ENTRIES SUPPLIED:
◆ ◆ ◆
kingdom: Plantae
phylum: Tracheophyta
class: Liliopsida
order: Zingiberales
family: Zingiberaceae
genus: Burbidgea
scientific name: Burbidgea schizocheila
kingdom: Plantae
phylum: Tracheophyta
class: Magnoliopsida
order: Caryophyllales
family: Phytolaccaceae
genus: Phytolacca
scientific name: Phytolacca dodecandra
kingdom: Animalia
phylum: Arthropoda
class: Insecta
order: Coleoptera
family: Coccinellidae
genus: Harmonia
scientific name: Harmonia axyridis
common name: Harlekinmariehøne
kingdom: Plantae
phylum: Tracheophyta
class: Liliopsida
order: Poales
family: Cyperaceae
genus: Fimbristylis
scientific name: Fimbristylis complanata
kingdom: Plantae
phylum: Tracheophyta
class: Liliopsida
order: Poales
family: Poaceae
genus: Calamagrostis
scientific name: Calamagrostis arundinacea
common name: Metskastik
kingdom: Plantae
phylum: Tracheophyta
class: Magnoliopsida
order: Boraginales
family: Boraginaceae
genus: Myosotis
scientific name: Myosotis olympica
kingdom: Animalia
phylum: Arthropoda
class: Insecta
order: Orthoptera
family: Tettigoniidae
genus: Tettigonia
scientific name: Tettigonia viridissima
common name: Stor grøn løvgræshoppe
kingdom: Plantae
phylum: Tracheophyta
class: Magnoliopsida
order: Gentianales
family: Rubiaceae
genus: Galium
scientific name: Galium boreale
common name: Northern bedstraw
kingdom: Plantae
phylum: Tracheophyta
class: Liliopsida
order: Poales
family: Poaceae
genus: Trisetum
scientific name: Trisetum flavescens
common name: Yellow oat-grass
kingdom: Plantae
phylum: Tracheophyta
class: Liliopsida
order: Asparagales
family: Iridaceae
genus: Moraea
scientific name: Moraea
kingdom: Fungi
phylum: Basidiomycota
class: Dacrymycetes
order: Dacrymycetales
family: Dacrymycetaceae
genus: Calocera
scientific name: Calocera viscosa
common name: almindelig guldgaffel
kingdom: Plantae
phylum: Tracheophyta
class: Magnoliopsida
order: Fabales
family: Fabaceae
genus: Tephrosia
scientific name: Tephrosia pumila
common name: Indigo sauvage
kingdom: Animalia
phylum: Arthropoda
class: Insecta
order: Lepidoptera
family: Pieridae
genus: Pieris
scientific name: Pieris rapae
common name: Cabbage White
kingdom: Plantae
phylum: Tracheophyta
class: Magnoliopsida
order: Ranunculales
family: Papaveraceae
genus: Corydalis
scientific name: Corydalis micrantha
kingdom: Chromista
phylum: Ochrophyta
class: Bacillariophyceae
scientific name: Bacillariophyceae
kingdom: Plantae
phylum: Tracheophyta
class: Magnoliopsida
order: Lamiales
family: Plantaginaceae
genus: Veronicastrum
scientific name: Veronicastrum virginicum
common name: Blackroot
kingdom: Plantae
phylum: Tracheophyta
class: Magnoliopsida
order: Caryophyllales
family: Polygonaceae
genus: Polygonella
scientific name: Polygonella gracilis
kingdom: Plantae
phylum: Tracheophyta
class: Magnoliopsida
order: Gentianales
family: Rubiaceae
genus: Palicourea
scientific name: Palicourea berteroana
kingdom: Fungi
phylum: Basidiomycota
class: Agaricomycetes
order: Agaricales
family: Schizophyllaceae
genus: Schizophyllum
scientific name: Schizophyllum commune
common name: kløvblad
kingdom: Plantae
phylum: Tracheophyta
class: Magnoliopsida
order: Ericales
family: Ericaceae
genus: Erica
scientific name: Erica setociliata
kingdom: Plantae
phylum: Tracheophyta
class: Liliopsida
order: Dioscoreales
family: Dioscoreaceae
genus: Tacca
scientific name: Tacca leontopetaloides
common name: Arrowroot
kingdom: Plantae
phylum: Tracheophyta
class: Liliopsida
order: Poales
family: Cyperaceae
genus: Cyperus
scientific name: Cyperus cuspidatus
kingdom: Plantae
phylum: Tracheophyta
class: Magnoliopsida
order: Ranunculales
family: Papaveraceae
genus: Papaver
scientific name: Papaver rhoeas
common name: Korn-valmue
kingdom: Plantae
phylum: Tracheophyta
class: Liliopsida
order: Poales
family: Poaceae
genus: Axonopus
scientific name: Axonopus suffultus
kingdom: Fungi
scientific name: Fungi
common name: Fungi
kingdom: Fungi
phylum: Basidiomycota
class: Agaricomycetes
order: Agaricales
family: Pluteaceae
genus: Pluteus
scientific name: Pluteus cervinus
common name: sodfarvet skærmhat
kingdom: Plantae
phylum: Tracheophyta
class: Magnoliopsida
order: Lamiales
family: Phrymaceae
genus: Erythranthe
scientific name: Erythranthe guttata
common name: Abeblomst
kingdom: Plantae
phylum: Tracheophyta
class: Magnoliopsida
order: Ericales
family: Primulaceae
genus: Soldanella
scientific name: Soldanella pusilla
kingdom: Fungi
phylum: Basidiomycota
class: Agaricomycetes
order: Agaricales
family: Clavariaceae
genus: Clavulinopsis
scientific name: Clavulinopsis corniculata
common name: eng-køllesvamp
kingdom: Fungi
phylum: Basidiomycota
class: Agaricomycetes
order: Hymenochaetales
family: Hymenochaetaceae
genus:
◆ ◆ ◆
SET PROBLEM: Return, unchanged, the stretch of the entries from the line containing "family: Ericaceae" through the end of the entries.

ANSWER TO THIS PROBLEM:
family: Ericaceae
genus: Erica
scientific name: Erica setociliata
kingdom: Plantae
phylum: Tracheophyta
class: Liliopsida
order: Dioscoreales
family: Dioscoreaceae
genus: Tacca
scientific name: Tacca leontopetaloides
common name: Arrowroot
kingdom: Plantae
phylum: Tracheophyta
class: Liliopsida
order: Poales
family: Cyperaceae
genus: Cyperus
scientific name: Cyperus cuspidatus
kingdom: Plantae
phylum: Tracheophyta
class: Magnoliopsida
order: Ranunculales
family: Papaveraceae
genus: Papaver
scientific name: Papaver rhoeas
common name: Korn-valmue
kingdom: Plantae
phylum: Tracheophyta
class: Liliopsida
order: Poales
family: Poaceae
genus: Axonopus
scientific name: Axonopus suffultus
kingdom: Fungi
scientific name: Fungi
common name: Fungi
kingdom: Fungi
phylum: Basidiomycota
class: Agaricomycetes
order: Agaricales
family: Pluteaceae
genus: Pluteus
scientific name: Pluteus cervinus
common name: sodfarvet skærmhat
kingdom: Plantae
phylum: Tracheophyta
class: Magnoliopsida
order: Lamiales
family: Phrymaceae
genus: Erythranthe
scientific name: Erythranthe guttata
common name: Abeblomst
kingdom: Plantae
phylum: Tracheophyta
class: Magnoliopsida
order: Ericales
family: Primulaceae
genus: Soldanella
scientific name: Soldanella pusilla
kingdom: Fungi
phylum: Basidiomycota
class: Agaricomycetes
order: Agaricales
family: Clavariaceae
genus: Clavulinopsis
scientific name: Clavulinopsis corniculata
common name: eng-køllesvamp
kingdom: Fungi
phylum: Basidiomycota
class: Agaricomycetes
order: Hymenochaetales
family: Hymenochaetaceae
genus:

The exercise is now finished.